На рассвете следующего дня, едва занималось ярко–оранжевое солнце, Мирон проворно направился в высокую двухэтажную избу старцев. Накануне, они долго говорили с братом и, глубокой ночью, Мирон принял непростое решение, которое в этот момент казалось ему наиболее правильным. Поднявшись в полутемный терем, молодой человек направился к келье настоятеля монастыря, старца Радогора, намереваясь решить все сегодня же. Едва молодой человек приблизился к келье, как увидел, что она открыта. Он прошел внутрь. Старец Радогор стоял напротив двери и быстро вскинул глаза на молодого человека. В длинном темном монашеском одеянии, с непокрытой седовласой головой, он вызвал у Мирона благоговейный трепет своим пронзительным горящим взором.
– Я ждал тебя, Мирон, – произнес старец.
– Правда? – удивился Сабуров.
– Отчего-то знал, что ты придешь, оттого и посылать за тобой не стал.

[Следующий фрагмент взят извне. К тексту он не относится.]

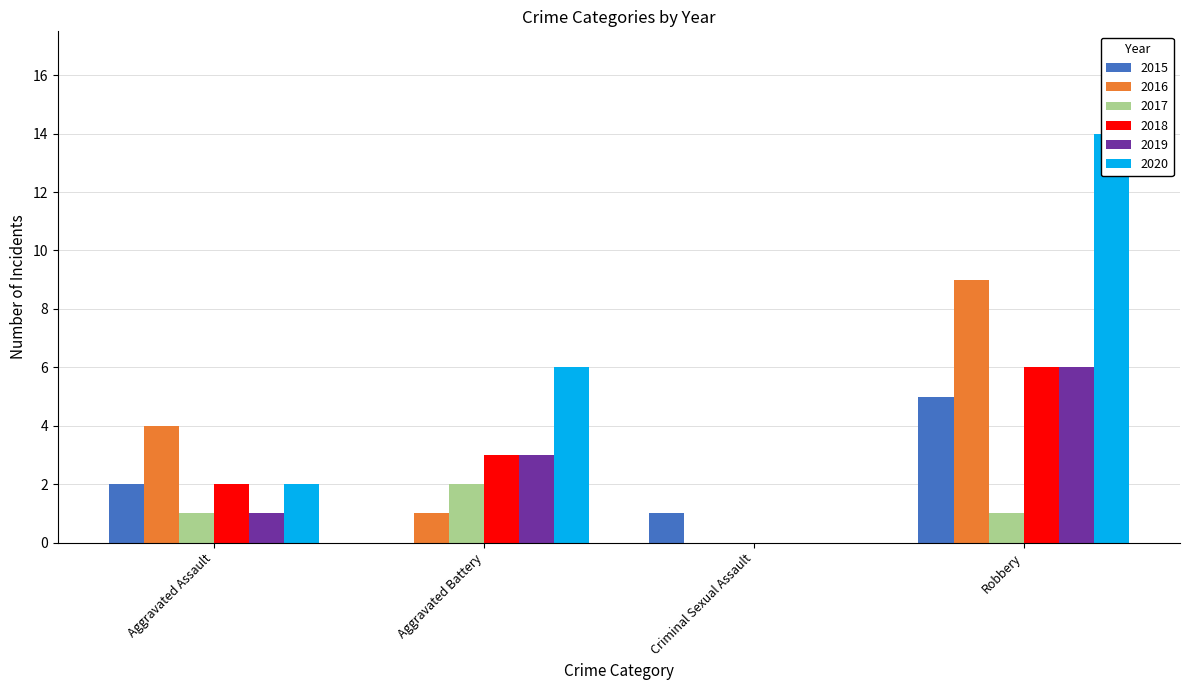

Rank the series at Aggravated Battery from highest to lowest value.

2020, 2018, 2019, 2017, 2016, 2015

– Я хотел поговорить с Вами, отче.
– Дверь прикрой, – велел Радогор. И молодой человек проворно захлопнул дверь. Старец отошел к окну, отвернувшись от него. Смотря на улицу, Радогор спокойно заметил. – Видел, ты пса приблудного привел.
– Отче, он не будет мешать, – произнес порывисто молодой человек. – Он даже не лает. Болеет он, едва не помер. Позвольте, он будет в моей келье жить.

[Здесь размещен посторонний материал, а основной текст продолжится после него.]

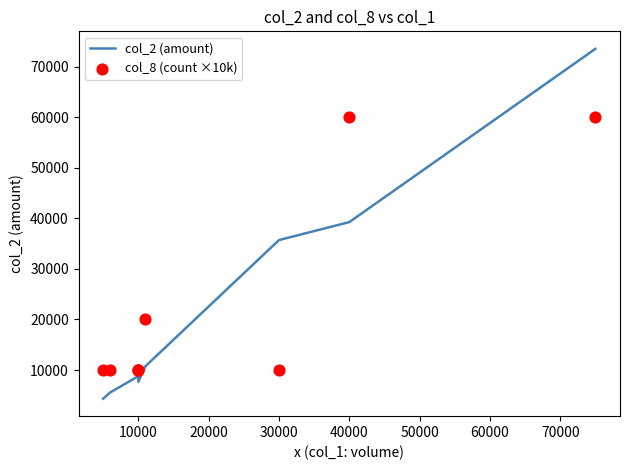

What are all the series names shown in the legend?

col_2 (amount), col_8 (count ×10k)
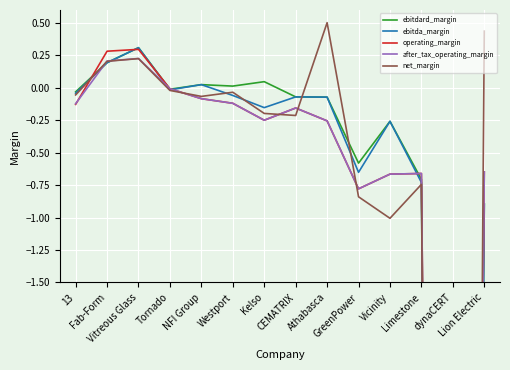

Where do after_tax_operating_margin and net_margin first cross each other?

13 and Fab-Form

– Не дело это, – сказал строго Радогор, так и не поворачиваясь к молодому человеку и смотря в окно.
– Привязался я к нему, отче. Он хоть немного радости мне приносит, – не унимался Мирон.
Радогор долго молчал и лишь через некоторое время повернулся к молодому человеку и разрешил:
– Хорошо, пусть живет.
– Благодарствую, отче! – выпалил Сабуров довольно. Но тут же нахмурившись, добавил. – Только недолго мне осталось жить в монастыре.
– Вижу, ты хмур, – сказал старец. – Ты не должен отчаиваться.
– Как же быть, отче? Если отца обвиняют в измене и приговорили к мучительной смерти?!
– Я как раз хотел поговорить с тобой об одном деле, – тихо сказал старец, но Сабуров перебил его:
– Мне нужна свобода. Я хочу уйти с царской службы.
– Отчего же? – спросил строго старец.
– Я нужен теперь отцу. Я должен оправдать его! И найти истинных убийц царицы.
– Да, это твой долг, Мирон. Однако, послушай меня, – начал увещевательно Радогор.
– Вы будете меня отговаривать, отче. Но, я не буду Вас слушать! Я уже все решил! – порывисто заявил молодой человек.
– Ты самый искусный и уникальный витязь “волчьей сотни”, сынок, – заметил Радогор печально. – Мне будет жаль, если ты уйдешь со службы.